Sculpture
// Three Dimensional objects in clay, fabric, and other materials //
Ceramic
COMPRESSION
COMPRESSION is a body of work developed by artist Ally Grimm (A.L. Grime) during a six-month residency at Community Clay, centered on pressure as both a forming mechanism and a conceptual framework. Through wheel throwing (Neriage) and handbuilding (Nerikomi), the work investigates how clay responds to constraint, layering, and transformation. These techniques integrate pattern directly into the clay body, binding structure and ornament as a single material system that prioritizes process visibility, material integrity, and internal construction.
This project marks a shift from Grimm’s primarily mural and commercial practice toward materially driven modes of making.

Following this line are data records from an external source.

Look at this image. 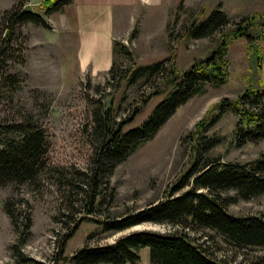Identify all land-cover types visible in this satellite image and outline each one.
<instances>
[{
	"label": "rangeland",
	"instance_id": "rangeland-1",
	"mask_svg": "<svg viewBox=\"0 0 264 264\" xmlns=\"http://www.w3.org/2000/svg\"><path fill=\"white\" fill-rule=\"evenodd\" d=\"M41 2L0 0V138H5L3 126L32 117L41 125L48 145V167L35 184L0 187V264H70L62 258H69L84 245L112 244L134 231H180V227L168 224L143 223L121 232H108L91 220L119 219L164 198L188 167L192 145L188 136L195 124L211 106L224 98L233 101L247 89L250 63L246 40L230 42L226 84L206 83L200 95L179 107L151 140L115 167L101 190L99 205L86 214L84 186L93 154V115L110 108L117 112L116 119L122 120L141 105L145 96L160 88L162 73L132 80L130 74L136 68L158 62L168 68L171 59L177 71L183 72L204 58L218 33L201 39L182 38L183 29L194 20L205 19L220 9L228 24L234 25L263 12L264 0H164L156 9L140 11L127 34L114 40L111 65L103 73H94V68L84 66L79 58L80 41L70 5L45 14L38 9ZM14 7L38 15L42 24L23 23L8 37L2 16ZM261 45L260 78L264 84V42ZM113 62L112 80L108 72ZM170 90L163 87V92L143 105L124 130L140 127ZM236 124L237 115L227 112L204 134L207 139L218 140L204 158L243 164L264 153V140L238 146ZM7 202L11 204L13 223L6 213ZM227 210L238 217L261 215L264 195L239 200ZM84 217L89 219L81 220ZM27 219L29 231L25 228ZM77 221L78 228L65 243L62 260L57 261L58 240ZM185 231L200 237L195 243L207 247L217 261L264 264V248L232 246L208 229ZM138 254L137 264H150L147 248Z\"/></svg>",
	"mask_w": 264,
	"mask_h": 264
},
{
	"label": "trees",
	"instance_id": "trees-1",
	"mask_svg": "<svg viewBox=\"0 0 264 264\" xmlns=\"http://www.w3.org/2000/svg\"><path fill=\"white\" fill-rule=\"evenodd\" d=\"M72 2L42 0L38 9L45 14H52ZM28 22L42 24L38 15L26 10H15V7L2 16V25L8 37L17 26ZM228 23L227 16L220 9L213 10L205 19L194 20L188 28L183 29L182 38L201 39L218 33L214 46L204 58L194 61L183 72L177 71L171 59L168 68H163L161 62L136 68L130 74L132 80L146 74L154 76L162 73V81L158 84L160 88L145 96L141 105L122 120L118 121L117 112L113 113L110 108L104 112L99 110L93 115V154L84 186L87 193L86 214H91L95 205H99L101 190L107 186L115 167L151 140L179 107L200 95L206 83L214 86L226 84L230 65L226 55L230 42L234 39L246 40L250 63L247 89L233 101L224 98L211 106L195 124L188 136L192 142L188 167L164 198L119 219H105L102 222L91 220L108 232H121L143 223L168 224L181 230L165 234L134 231L112 244L84 245L69 258L62 259L70 264H137L140 261L139 250L147 248L150 264H228L227 260L213 259L207 247L195 243L200 237L188 235L187 229L195 232L211 230L230 245L239 248H264V212L257 216L238 217L227 210L239 200L264 195V153L243 164L204 158V154L218 144V140L207 139L204 134L227 112L237 115L238 146L264 140V84L260 78L263 67L261 43L264 42V11L243 18L234 25ZM113 66L114 62L108 72L112 80ZM163 87H170L171 90L144 123L125 131L124 128L132 123L141 107L155 95H160ZM38 124L32 117H25L24 121L3 126L5 138H0V187L35 184L48 167L47 140ZM228 192L234 194L229 195ZM10 205L7 202L5 209L13 223ZM85 219L89 218H81ZM26 221L25 228L29 231L30 220ZM78 225L79 221L58 240L57 261L62 260L65 243L73 236Z\"/></svg>",
	"mask_w": 264,
	"mask_h": 264
},
{
	"label": "crops",
	"instance_id": "crops-1",
	"mask_svg": "<svg viewBox=\"0 0 264 264\" xmlns=\"http://www.w3.org/2000/svg\"><path fill=\"white\" fill-rule=\"evenodd\" d=\"M164 0H73L70 5L80 41L79 58L94 73L111 65L113 42L125 36L140 11L160 7Z\"/></svg>",
	"mask_w": 264,
	"mask_h": 264
}]
</instances>
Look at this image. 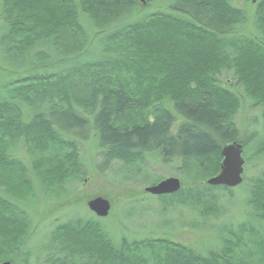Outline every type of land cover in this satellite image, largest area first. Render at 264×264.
Returning <instances> with one entry per match:
<instances>
[{"label":"trees","instance_id":"obj_1","mask_svg":"<svg viewBox=\"0 0 264 264\" xmlns=\"http://www.w3.org/2000/svg\"><path fill=\"white\" fill-rule=\"evenodd\" d=\"M233 1L169 0V13L146 14L113 28L87 51L84 62L60 70L66 63L39 61L44 57L37 49L60 54L70 42L77 49L93 46L98 35L84 28L79 14L95 27L125 10H145L144 5L137 0H3L0 59L28 57L32 65L7 83L0 97V263L29 264L30 252L22 250L31 223L21 207L30 208L40 189L49 198L69 180L77 181V145L89 134L97 139L105 166L155 155L164 163L179 162L187 178L201 174L200 182L219 173L225 145L238 142L245 149L233 121L238 99L218 77L233 71L264 120V0L253 2V38L236 35L246 13ZM69 54L79 58L77 51ZM81 106L84 112L78 111ZM20 142L28 146L30 168L10 154ZM250 149L253 158L263 157L264 136ZM200 182L182 183L179 192L158 196L161 205L213 215L217 208L204 204L215 191L232 189ZM247 188L249 221L224 225L220 247L205 254L167 238L115 245L98 220L75 219L53 230L51 257L62 255L61 264L75 258L83 264H264V172Z\"/></svg>","mask_w":264,"mask_h":264},{"label":"rangeland","instance_id":"obj_2","mask_svg":"<svg viewBox=\"0 0 264 264\" xmlns=\"http://www.w3.org/2000/svg\"><path fill=\"white\" fill-rule=\"evenodd\" d=\"M137 1L146 9L133 11L130 9V12L125 10L118 19L112 18L109 23L103 21L101 24H96V28L85 16L79 14L80 22L84 28L93 36L96 33L98 35L95 37L93 46L90 44L86 48V44H84L80 49H77L74 43L70 42V47H65L66 49L61 50L60 54L47 51L46 48H38L39 54L43 53L41 55L44 57H40L39 61L52 59L54 64L56 62V66L66 63L64 66H60V70L71 68L75 63L84 62L87 51H94L102 36L113 28L116 29L122 24L136 21L146 14L150 15L158 11L170 12L169 0ZM253 2L254 0H234L232 2L234 7L246 13L245 22L237 28V36L243 38H253L254 36L252 29L255 10L253 5L255 4ZM2 4L3 0H0V11ZM2 32L3 24L0 22V35ZM65 50L70 51L65 52ZM73 51L78 52L76 54L78 59L72 60L75 55L69 53H73ZM64 57L66 58L64 59ZM0 63V97H2L7 83L12 81L18 73L28 70L32 65V58L2 56ZM50 72H54L53 68L50 69ZM218 83L234 93L238 99L239 105L233 116V121L239 131L240 139L245 141L247 146L243 152L245 182L240 188H233L230 193L229 191H215V198L208 199L204 204L207 209H213L214 206L217 208V212L204 217L200 211L181 205L163 208L159 199L161 196L145 193V188L156 185L167 178H178L186 186L189 183L200 182L203 176L199 174L191 179L187 178L182 175L179 162L164 163L161 158L149 154L138 160L137 163L125 164L115 161L105 166L102 164L98 152L97 139L89 134L86 142H80L77 145L81 160L80 163L78 162L79 165H75L73 169V175L77 177V181L69 180L60 192L53 193L49 198L44 197L41 189H38V200L32 201L30 208L26 205L21 207L31 223L30 234L26 240V246L22 250L25 253L30 252L29 264H61L58 263V259L62 255L54 254L51 257L53 251L50 252L49 249L53 242L52 233L58 225L75 219L98 220L115 245H119L123 240L167 238L203 254L210 248L220 247V237L224 225L235 227L240 222L249 221L251 210L245 202L249 196L247 187L250 186L252 179L259 177L264 172V154H262L264 152L260 153L263 157L255 159L250 148L255 140L264 136V120L261 115V107L256 106L253 99L245 93L244 88L236 82L233 71H222L218 77ZM84 110L83 106L78 109L82 112ZM22 111L24 117H28L25 106L22 107ZM28 152V146L20 142L12 148L10 154L29 167L32 159ZM206 181L205 179L203 182ZM96 197L105 198L111 205L109 215L105 218L94 216L86 205L87 201ZM75 259L76 262L72 264H83L81 259ZM19 262L21 261L18 260L16 264H21Z\"/></svg>","mask_w":264,"mask_h":264},{"label":"water","instance_id":"obj_3","mask_svg":"<svg viewBox=\"0 0 264 264\" xmlns=\"http://www.w3.org/2000/svg\"><path fill=\"white\" fill-rule=\"evenodd\" d=\"M222 158L219 173L206 181L208 186H224L230 189L239 187L243 182L244 164L243 145L232 142L225 145L220 152ZM181 181L178 178H167L158 184L145 188V193L153 196H164L177 193L181 189ZM88 209L98 218H105L109 215L111 205L103 197H96L87 202ZM1 264H11L1 262Z\"/></svg>","mask_w":264,"mask_h":264},{"label":"bare ground","instance_id":"obj_4","mask_svg":"<svg viewBox=\"0 0 264 264\" xmlns=\"http://www.w3.org/2000/svg\"><path fill=\"white\" fill-rule=\"evenodd\" d=\"M243 152H244V148H243ZM244 174V173H243ZM244 179V178H243ZM181 186H182V183H181ZM182 188V187H181ZM181 190V189H180ZM178 192H179V190H178ZM86 205H87V203H86ZM90 211V210H89ZM91 212V211H90ZM94 216H95V214L93 213V212H91ZM9 262V261H8ZM11 263V262H10ZM1 264V263H0Z\"/></svg>","mask_w":264,"mask_h":264}]
</instances>
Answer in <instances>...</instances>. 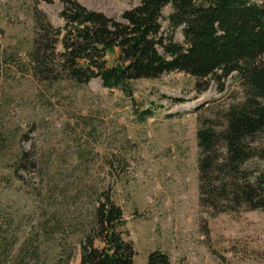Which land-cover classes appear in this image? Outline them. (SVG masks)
Returning <instances> with one entry per match:
<instances>
[{
	"label": "rangeland",
	"instance_id": "rangeland-1",
	"mask_svg": "<svg viewBox=\"0 0 264 264\" xmlns=\"http://www.w3.org/2000/svg\"><path fill=\"white\" fill-rule=\"evenodd\" d=\"M76 1L110 19L141 2ZM62 10L61 0H0L3 165L18 147L30 154L19 181L0 172V264H80L95 192L103 191L123 210L134 264L155 250L173 264H264V212L213 215L199 201L197 116L242 99L236 76L223 93L214 82L201 93L190 75L167 73L130 83L132 97L99 80L39 82L28 58L34 14L58 29ZM147 111L153 117L142 120Z\"/></svg>",
	"mask_w": 264,
	"mask_h": 264
},
{
	"label": "trees",
	"instance_id": "trees-1",
	"mask_svg": "<svg viewBox=\"0 0 264 264\" xmlns=\"http://www.w3.org/2000/svg\"><path fill=\"white\" fill-rule=\"evenodd\" d=\"M61 3L62 28L42 12L34 14L28 58L39 82L99 80L132 97L130 83L167 73L190 75L201 93L212 82L223 93L225 81L236 76L242 99L197 116L199 201L213 215L264 212V0H141L120 19L89 11L76 0ZM166 9H171L167 16ZM177 33L183 41L176 40ZM116 52L109 64V54ZM147 117H153L151 111L141 114L142 120ZM3 145L0 172L8 169L7 175L19 181L30 154L18 147L12 165L4 166ZM30 165L38 167L35 157ZM95 193L92 222L80 241V264H134L123 210L109 191ZM147 264L173 263L155 250Z\"/></svg>",
	"mask_w": 264,
	"mask_h": 264
}]
</instances>
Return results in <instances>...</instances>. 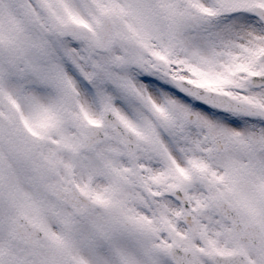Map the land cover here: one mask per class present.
<instances>
[{"label":"snow or ice","instance_id":"6c2138e0","mask_svg":"<svg viewBox=\"0 0 264 264\" xmlns=\"http://www.w3.org/2000/svg\"><path fill=\"white\" fill-rule=\"evenodd\" d=\"M0 264H264V0H0Z\"/></svg>","mask_w":264,"mask_h":264}]
</instances>
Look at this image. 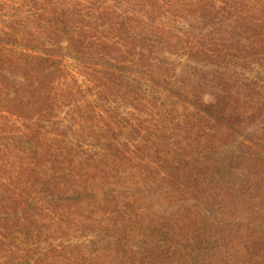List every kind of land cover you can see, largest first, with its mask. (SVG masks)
<instances>
[{"label": "trees", "instance_id": "1", "mask_svg": "<svg viewBox=\"0 0 264 264\" xmlns=\"http://www.w3.org/2000/svg\"><path fill=\"white\" fill-rule=\"evenodd\" d=\"M180 4L191 8L196 24L180 32L178 46L162 50L172 57L158 70L166 84L146 74L151 67L147 61L153 55L151 40L157 38L154 35L139 38L143 42L137 46L139 51L134 57L137 69L119 61L125 54L130 55L126 49L132 47L133 40H126L125 52L119 51L116 61L104 59L110 53L101 41L90 45L72 40L67 53L76 60L107 68L111 74L117 70L137 74L185 104L182 110L188 113L181 126L191 137L187 144L191 148L201 146L204 153L199 152L200 158L211 164L207 172L202 169L196 172L190 167L196 176H188L193 180L188 186L190 197L194 192L204 191L201 181L206 183V195L195 204L202 214L190 213L184 219L150 218L139 212L138 196H127L131 192L128 189L99 191L104 184L122 178H112L119 169L105 162L124 160L118 145L106 143L95 152L84 150L73 138L69 145L62 146L56 138L39 136L41 123L29 125L21 121L17 128L23 130L17 129L19 136L11 139L8 147L19 148L24 144L22 149L31 148L27 150V165L21 172L25 176L22 182L35 185V192L43 186L69 191L74 222L89 219L98 223L101 250L108 256L111 254L106 264H264V0H189ZM30 49L22 46L17 60L56 62L52 59L54 49L40 50L46 55L31 54ZM173 58L182 62L181 75L172 72L176 66L169 67ZM214 140L232 142L226 141L231 144L212 152L209 147ZM86 169L90 172L86 173ZM121 173L125 172L121 170ZM144 177L141 176V182ZM95 190L99 191L100 199L95 198ZM45 191L40 189L37 193ZM28 201H35V197H30L22 187L16 189L11 199L0 198V209L12 212L14 206ZM40 206V202H34L28 206L29 211L19 216L21 223L17 228L24 243L32 240L35 227L28 214L43 213L49 218L57 214L56 220L61 223L57 226L69 227L65 223V207L55 212L49 203V208L41 207L39 213ZM180 206L175 208L179 214L188 210ZM82 209H87L86 215L79 214ZM239 211L247 216L235 218ZM94 212L102 213L101 217L90 215V218L89 214ZM3 229L0 228V252L5 259L0 264H7L16 249L6 245ZM86 229L85 225L77 226L79 233ZM93 242L88 239L78 245L87 248L89 258H84L85 262L82 256H77L80 250L76 246L69 250L56 243L49 244L41 255L54 256L65 251L78 264H98L103 257L92 249ZM25 246H21L19 258L26 259L22 253L29 249ZM36 259L29 261L37 264Z\"/></svg>", "mask_w": 264, "mask_h": 264}, {"label": "rangeland", "instance_id": "2", "mask_svg": "<svg viewBox=\"0 0 264 264\" xmlns=\"http://www.w3.org/2000/svg\"><path fill=\"white\" fill-rule=\"evenodd\" d=\"M188 1L0 0V198L4 201L11 199L16 189L22 187L30 197H35L33 202L14 206L12 212L0 209V228H5V243L16 249L7 264H33L29 260L35 258L37 264H78L65 251L59 255L42 256L46 246L53 243L69 247V250L76 246L80 251L75 255L82 256V262H85L89 258L87 248L78 245L88 239L95 241L89 245L103 257L98 264H106L111 255L101 250L103 243L97 235V222L89 219L74 222V207L69 206L72 193L49 186L39 187L35 192V185L22 182L25 176L21 172L27 165V150L31 148L22 149L24 144L19 148L8 147L11 139L23 130L17 128L21 121L29 125L41 123L39 136L56 138L62 146L69 145L73 138L84 150L95 152L104 148L106 143L118 145L124 160L105 162L119 169L112 178H122L113 179L98 189L101 192L128 189L131 192L127 196L137 194L136 206L144 216L184 219L190 213L202 214L195 204L206 195V183L201 181L204 191L191 192L194 195L190 197L188 186L193 180L188 176H196L192 170L207 172L206 168H211V164L200 158L201 146L191 148L187 144L191 137L181 126L188 113L182 110L185 104L137 74L120 70L111 74L107 68L76 60L67 53L68 43L72 40L79 39L90 45L101 41L108 46L110 53L104 59L116 61L118 52H125L126 40H133L132 47L126 49L130 55L125 54L119 61L137 69L139 66L134 57L139 51L137 46L143 42L140 39L154 35L157 38L151 40L153 55L147 61L151 67L146 74L166 84L158 70L172 57L162 50L178 46L180 32H186L196 24L191 8L181 7V2ZM22 46H29L31 54L39 55H46L40 51L44 47L54 49L51 50L55 54L52 59L56 62H34L33 59L20 62L17 55ZM181 64L179 59H172L169 67L176 66L172 69L175 76L181 75ZM198 140L203 142L201 137ZM226 141L214 140L209 150H221L231 144ZM87 172L90 171L86 169ZM141 176H145L143 182ZM58 186L61 188V184ZM40 189L47 191L37 193ZM99 191L95 190V198L100 199ZM37 201L42 205L39 213L41 207L49 208V203L53 204L55 212L65 207V223L69 227L57 226L61 224L56 220L57 214L51 218L43 213L39 216L28 214L35 227L32 240H26L25 246L17 228L21 223L19 216ZM176 206L188 210L179 214L175 211ZM79 214L86 215L87 209H82ZM90 215L99 218L102 213L89 214L91 218ZM245 216L246 213L239 211L235 218ZM78 224L87 226V229L79 233ZM21 246L29 249L26 254L22 253L26 259L19 258ZM3 259L5 255L0 252V263Z\"/></svg>", "mask_w": 264, "mask_h": 264}]
</instances>
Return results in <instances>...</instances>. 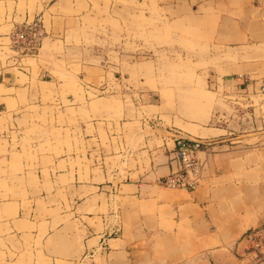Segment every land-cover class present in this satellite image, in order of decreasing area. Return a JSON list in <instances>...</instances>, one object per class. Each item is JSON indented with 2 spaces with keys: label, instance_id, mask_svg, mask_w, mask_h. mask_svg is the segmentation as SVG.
<instances>
[{
  "label": "rangeland",
  "instance_id": "1",
  "mask_svg": "<svg viewBox=\"0 0 264 264\" xmlns=\"http://www.w3.org/2000/svg\"><path fill=\"white\" fill-rule=\"evenodd\" d=\"M76 12V24L65 20L71 29L62 42L51 35L41 54L24 60L40 80L30 84V94L19 91L24 107L0 113V190L36 189L37 165L53 160H59L55 177L69 162L72 171L99 172L106 187L116 168L124 175L118 182L131 181L125 172L137 166L135 160L142 170L144 138L152 133L149 124L141 130L143 117L168 131L216 133L209 120L221 106L223 86L214 81L243 71L244 63L262 65L264 76V0H77ZM5 42L12 52L9 35ZM41 64L59 86L41 82L47 78L39 74ZM13 71L20 83L28 80L30 74ZM246 153L250 161L264 156L256 148ZM157 184L179 198L188 195ZM116 193L103 194V205L117 208ZM7 199V193L0 195ZM145 202V212L153 209L155 203ZM160 212L163 220L175 218L165 206ZM172 246L157 250L167 257Z\"/></svg>",
  "mask_w": 264,
  "mask_h": 264
},
{
  "label": "crops",
  "instance_id": "2",
  "mask_svg": "<svg viewBox=\"0 0 264 264\" xmlns=\"http://www.w3.org/2000/svg\"><path fill=\"white\" fill-rule=\"evenodd\" d=\"M76 7L77 0H0V84L5 90L0 113L16 114L24 107L19 91L30 94V84L40 81L32 77L26 58L9 52L5 39L13 27L42 15L47 35L41 54L51 35L63 41L71 29L65 20L76 24ZM13 69L30 74L28 80L20 83ZM39 69L41 77H47L41 82L60 85L48 66ZM240 69L214 81L223 86L221 106L209 120L208 129L216 133L168 131L157 120L142 118L141 130L149 124L152 133L144 138L142 170L135 160L137 166L125 172V180L131 181L118 182L124 175L116 168L108 188L99 172L82 173L78 167L72 171L69 162L55 177L52 169L59 160H53L37 165L36 189L0 190V195H8L0 200V264H264V255L256 254L248 239L253 229L264 225V156L250 161L246 153L253 148L264 151V76H259L262 65L256 63H244ZM140 97L145 100L144 94ZM177 137L204 143L196 153L200 184L183 189L186 198L157 184L175 167L170 153ZM114 191L117 208L104 206L103 194ZM24 194L30 200L27 205ZM53 196L61 198L52 202ZM145 201L155 203L153 209L145 212ZM161 206L175 218L163 220ZM160 244H173L167 257L158 252Z\"/></svg>",
  "mask_w": 264,
  "mask_h": 264
},
{
  "label": "built area",
  "instance_id": "3",
  "mask_svg": "<svg viewBox=\"0 0 264 264\" xmlns=\"http://www.w3.org/2000/svg\"><path fill=\"white\" fill-rule=\"evenodd\" d=\"M47 35L42 15L13 27L9 33L12 55L22 60L35 56ZM200 139L177 137L171 150V162L175 167L158 179V183L170 188L194 190L200 184L201 164L196 153L203 146ZM248 239L256 254L264 255V225L253 229Z\"/></svg>",
  "mask_w": 264,
  "mask_h": 264
}]
</instances>
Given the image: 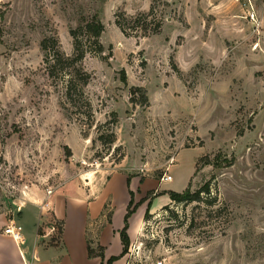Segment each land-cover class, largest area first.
Listing matches in <instances>:
<instances>
[{"label": "rangeland", "instance_id": "rangeland-1", "mask_svg": "<svg viewBox=\"0 0 264 264\" xmlns=\"http://www.w3.org/2000/svg\"><path fill=\"white\" fill-rule=\"evenodd\" d=\"M186 1L0 0V215L18 217L24 248L39 217L29 204L54 194L83 200L87 188L90 198L112 201L106 211L114 217L126 188L133 199L123 228L132 200L135 207L127 233L162 207L144 221L126 254L130 264H264V0H235V30L223 6L205 16V30H190L186 12L191 22L199 16ZM151 9L162 23L156 35L144 37L143 19L131 37L116 24L118 15L135 19ZM93 18L105 30L104 52L83 61L92 75L90 112L83 100L68 103L49 77L41 43L54 37L70 57L71 31ZM113 113L112 146L99 136L108 135ZM165 175L173 180L161 192L141 197L136 176ZM208 182L203 203L168 204L169 191L196 192ZM44 218L41 234L55 220L51 210ZM61 229L56 221L48 245Z\"/></svg>", "mask_w": 264, "mask_h": 264}, {"label": "crops", "instance_id": "crops-1", "mask_svg": "<svg viewBox=\"0 0 264 264\" xmlns=\"http://www.w3.org/2000/svg\"><path fill=\"white\" fill-rule=\"evenodd\" d=\"M185 4L186 6H193L196 9L195 14L198 12L199 16L196 21L194 20V22H191L190 13L186 12V22L190 30L193 29L192 27L194 26H197L198 30H205V16H209L210 14L215 16L218 12L216 10L220 6H223V10L230 15V19L226 25H230L231 29L235 30L234 17L240 12V8L238 4L235 3V0L231 3L221 5L212 1L206 4L205 0H195V2L187 0ZM202 9L206 11H202ZM136 177L137 179L135 181L137 182L135 187L139 189L142 198H146L148 192L155 194L161 192V188H159L161 183L169 182L163 180V178L157 180L150 176L144 178ZM108 188L109 187L106 186L104 189L106 193L115 192V190ZM84 192L86 193V197H84L83 200L62 198L54 194L51 196L50 200L47 201L49 202L54 219L62 223V233L59 240L50 245L47 244L48 242L46 239H48L52 233L49 237H43L39 231L42 227L41 220L43 219L40 209L42 205L29 204L35 209H38L39 217H37V214L38 223L36 225L33 244L25 248L24 245L26 244L27 238L24 237V235V242L20 244L3 232L4 227L11 221L17 222L18 217L15 219H8L6 216L0 215V264H106L112 257L120 258L113 264H130L128 256L121 258L123 244L120 237V231L123 229L122 217L126 212V207L130 199V194H128L127 189H123L121 195L122 203L118 215L116 214L113 217L112 211H110L111 218L109 215L110 213L106 211V207L109 208L112 201H107L109 203L106 205V203H104L105 200L98 201L95 198H90V194L88 193L90 189L86 188ZM113 199H115V197ZM170 202L171 200L169 199L168 204H170ZM29 205H26V207ZM161 208L151 214H156ZM44 215H46V213H44ZM44 221L45 218L43 219V222ZM144 221L145 217L141 218L140 224L134 234L131 235L130 229L128 231V236L131 241L130 252L142 231ZM88 247L96 253H98V248L102 249L104 260L99 256L90 257Z\"/></svg>", "mask_w": 264, "mask_h": 264}, {"label": "trees", "instance_id": "trees-1", "mask_svg": "<svg viewBox=\"0 0 264 264\" xmlns=\"http://www.w3.org/2000/svg\"><path fill=\"white\" fill-rule=\"evenodd\" d=\"M144 20L140 28L144 32V37H148L150 35H156L160 32L162 28V23L160 21L156 22L154 19V10L151 9L148 13L142 14L135 19H128L124 14L118 15L116 24L122 31L125 36L131 37L136 36L139 28V21ZM105 30L104 24L98 19L93 18L91 21L86 22L81 25L78 29L71 31V36L73 38V46L74 53L72 56L68 57L63 54L60 50L59 42L56 38H45L41 43L42 51L44 52V63L46 65V70L49 77L57 82H60L65 90V98L68 103L72 106L76 104L77 100H83L91 112L92 106L90 102L86 99L85 89L90 84L92 80V75L88 73L83 67V61L85 60L88 54L91 55H99L104 52V47L100 42V38ZM125 75V72H123ZM123 82H126V77H123ZM142 91L141 88H133L132 92ZM78 98V99H77ZM132 102L135 103V93L132 97ZM143 102L144 104H148V99L146 94H143ZM112 121H108L105 124L107 130L109 131L108 135L101 134L99 139L108 145H114L116 143V133L115 128L118 124V118L116 113L112 114ZM242 135V133H240ZM229 163L227 166H230ZM130 180H128L129 183ZM211 184L208 182L203 187H201L196 192H192L191 186H189L184 192L179 193L175 191H169V197L171 202L173 203H203V194L210 195L211 194ZM131 198L133 199L132 192ZM216 200V199H215ZM215 200L209 202L207 204L214 205ZM133 200L130 203L128 208V213L125 218V227L120 232L121 241L123 244V253L121 258L126 256L130 249L131 241L127 233L128 228V218L133 213L134 208H132ZM168 209V206H165ZM151 213H147L145 215V220L151 217ZM62 233V229H61ZM88 252L90 257L99 256L104 260V254L102 249L100 252L96 253L90 247H88ZM120 258L112 257L110 258L106 264H113Z\"/></svg>", "mask_w": 264, "mask_h": 264}, {"label": "built area", "instance_id": "built-area-1", "mask_svg": "<svg viewBox=\"0 0 264 264\" xmlns=\"http://www.w3.org/2000/svg\"><path fill=\"white\" fill-rule=\"evenodd\" d=\"M250 17H251V19H253L254 16L250 15ZM163 180L171 181L172 177L169 175H165L163 177ZM40 209L42 212L41 216H42V218H44L46 216V215H44V213H47L50 210L49 202L42 204ZM55 230H56V220L52 221L48 225L47 231L43 232L42 236L43 237H49V235L51 233H53ZM3 232H4V234L11 236L16 242H18L20 244L24 242L23 229H22L21 225L17 224L14 221L9 222L8 225L4 227ZM156 264H164V262L158 261Z\"/></svg>", "mask_w": 264, "mask_h": 264}]
</instances>
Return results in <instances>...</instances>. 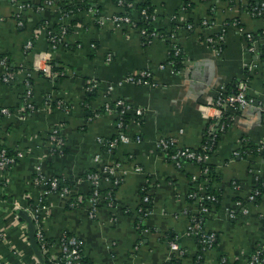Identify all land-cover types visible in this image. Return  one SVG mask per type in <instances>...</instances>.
Wrapping results in <instances>:
<instances>
[{
  "label": "crops",
  "instance_id": "crops-1",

The work developed through the creation of individual patterned elements that are pressed together to form objects with dense, chaotic surfaces. These surfaces are then trimmed back, revealing interwoven patterns beneath. This process mirrors the act of uncovering clarity through pressure, editing, and time.
Through this methodology, Grimm explores the duality and nuance inherent in human experience. Humans exist not as monoliths, but as fluid forces shaped by continuous internal and external pressure. Growth, like compression, can result in moments of cohesion or collapse. By combining both carefully balanced patterns and overworked clay within each piece, COMPRESSION embraces imperfection as integral, presenting wholeness as an accumulation of tension, contradiction, and acceptance.
CONFIGURABLES
In her first ceramics collection, Grimm upcycled a plaster mold salvaged from a dumpster, altering it to slip-cast a series of decorative objects. By reclaiming a discarded form and reimagining its purpose, the collection explores form and texture through repetition and pattern. Each object was developed using projections and digitally distorted images of Grimm’s own work, manipulated in programs such as Photoshop and transferred onto the ceramic surface. By allowing the digital to warp across a physical object, the work questions what is “real” in a world increasingly experienced through screens.
The collection is designed to be stacked and reconfigured by the collector, inviting them to actively shape how each object exists in physical space. Some imagery connects across multiple forms, while other elements remain intentionally fragmented, offering flexibility and encouraging personal interpretation in how the pieces are arranged and displayed.